Although grapes grow everywhere in California, the genotypes are the same in Central Valley, Napa and Sonoma. This lack of species diversity creates vulnerability in the wine industry, especially while effects of climate change are becoming more severe. For optimal growth, wine grapes will require the same kinds of frequently updated, region-specific varieties used for most crop plants. Cantu is working on the entire vineyard ecosystem, sequencing the host, the plant, beneficial microbes, pathogens and all other organisms associated with the plant. “We are moving the grape genomics field forward at an unprecedented pace because we have the best tools in our hands,” he reported in the case study.
Nick Vorsa, director at Rutgers University’s Marucci Blueberry and Cranberry Research and Extension Center, has been working with berries since the 1980s. Early in his career, Vorsa collected over 600 germplasm varieties of cranberry to provide a gene pool and has identified four accessions. Today, the primary focus of his program is fruit rot resistance in cranberry and blueberry.
Fruit rot, a result of a fungal infection in the plant, has grown more prevalent with the hotter climate. Vorsa reported that fruit rot is probably the biggest threat to the industry. Although the researcher has identified four fruit rot resistant varieties, he said they’re not worth growing commercially, because they lack the productivity required for commercial sustainability. With funding from U.S. Department of Agriculture National Institute of Food and Agriculture’s Agricultural Food and Research Initiative, Vorsa has spent over 15 years introgressing fruit rot resistant genes into productive backgrounds of blueberry and cranberry. New Jersey cranberry and blueberry growers are supporting the breeding programs, as well as the Rutgers’ pathology program.
“We think we’ve made pretty good genetic gain,” Vorsa said. “What we’re trying to do is pyramid the fruit rot resistant genes, assisted with genomic analysis, from diverse backgrounds into one or two varieties to enhance resistance even greater.”
Now in the third breeding cycle since 1997, the Rutgers team is using molecular genomics analysis to speed up the process.
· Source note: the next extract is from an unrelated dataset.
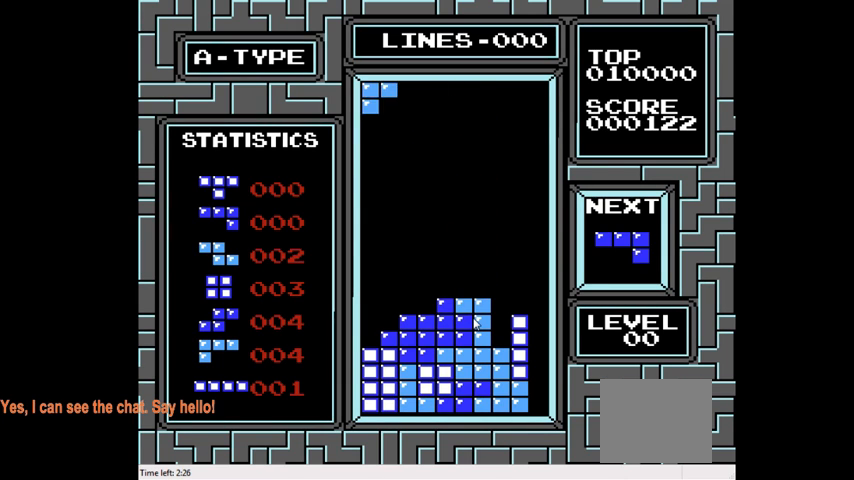
{"buttons": ["DPAD_DOWN"], "right_stick": "center", "events": [[67, "DPAD_DOWN", "down"], [67, "DPAD_LEFT", "up"]]}
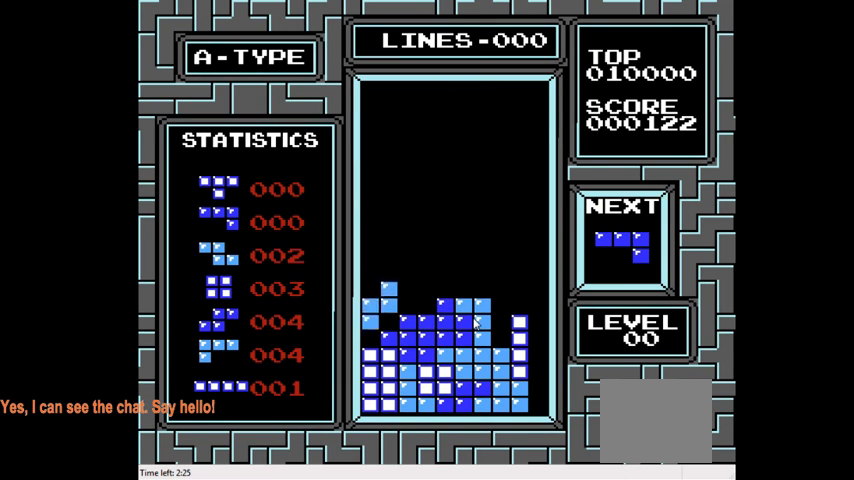
{"buttons": ["CROSS", "DPAD_RIGHT"], "right_stick": "center", "events": [[267, "DPAD_DOWN", "up"], [333, "DPAD_RIGHT", "down"], [500, "CROSS", "down"]]}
As a result, researchers are now testing selections that have higher fruit rot resistance, good yield and other desirable traits, like insect resistance. “We’ve identified resistance in a wild Florida blueberry species that we’re trying to bring into the northern blueberries that grow here. The Florida species wouldn’t survive here, even though our climate is warming. It’s not warm enough,” Vorsa said.
In addition to fruit rot, New Jersey blueberries are now getting fungal diseases once thought to be present only in southern growing areas like North Carolina and Florida. Researchers suspect the warmer climate has changed principal fungi. Wisconsin is increasingly becoming more susceptible to fruit rot pressure as well. In response, Vorsa has steered Rutgers’ breeding program for blueberries to address these newly prevalent diseases.
If all goes well, Vorsa expects to release fruit rot resistant varieties of blueberry and cranberry in about eight years. “There’s the compulsion to try to get these out now and release them, but I feel we need to test these thoroughly before growers make that commitment. If growers make the commitment to planting these varieties and we haven’t fully tested them, it could be very bad for the growers.”
At a time when agricultural research is more important than ever, Vorsa said many breeding programs have been terminated. He urged support of research programs in breeding, pathology and entomology. “New races of diseases and insects will continually evolve. When I started in 1985, two insects were not even talked about, and now they’re back. The notion that agriculture is static is a false one,” he said.